Unlike democratic leaders, Putin faces no checks – only an inner circle of military and conservative elites with an imperialist worldview. To them, Ukraine is not just another territory to be bartered away to help boost Trump’s ego. It is the key to restoring Russia’s lost greatness.

Putin also understands that US audiences crave clarity; they tire quickly of drawn-out talks and muddled messages. Fatigue becomes Putin’s ally. The tedium, the phone calls, the visits that go nowhere – these are not failures of diplomacy. They are the strategy. Once the war fades from headlines, his hope is to strike a bargain in the shadows: sanctions lifted, aid to Ukraine frozen. For Putin, every hour of confusion is an investment. The question is whether anyone else at the table has the stamina to see through it.

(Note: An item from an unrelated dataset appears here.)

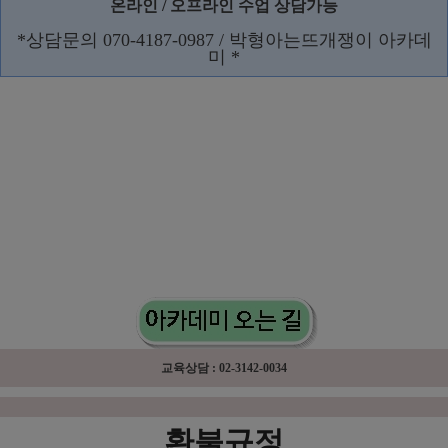
온라인 / 오프라인 수업 상담가능
*상담문의 070-4187-0987 / 박형아는뜨개쟁이 아카데
미 *
교육상담 : 02-3142-0034
환불규정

The real loser in this, other than Ukraine, is Trump himself. For all his posturing, he risks selling himself short if his ambitions stop at a medal in Oslo. He imagines more – and he might even achieve it. If he emerges with a clear policy to end the war, this could be his Reagan moment: a chance to be celebrated as the saviour of the free world.

Trump is not wrong that Joe Biden was too cautious to claim such a mantle. Trump, in contrast, could. Whether or not Putin personally respects him is debatable, but Putin does respect US military power. And there are options available, many well short of all-out war: the bipartisan Graham-Blumenthal billexpanded air support, lifting missile restrictions and major increases in direct military aid, among others.

Like any autocrat, Putin can be coerced. Biden was too timid to test that premise. Trump may not be. After all, unpredictability is his calling card. Should Trump force Putin to back down and end the war, he would secure a legacy as the unexpected hero. But if he allows Putin to dictate the outcome, the laurels will fall to Moscow. History will record not a peacemaker but a president who helped Russia, the US’s longtime adversary, reclaim its imperial standing while cementing the decline of US hegemony.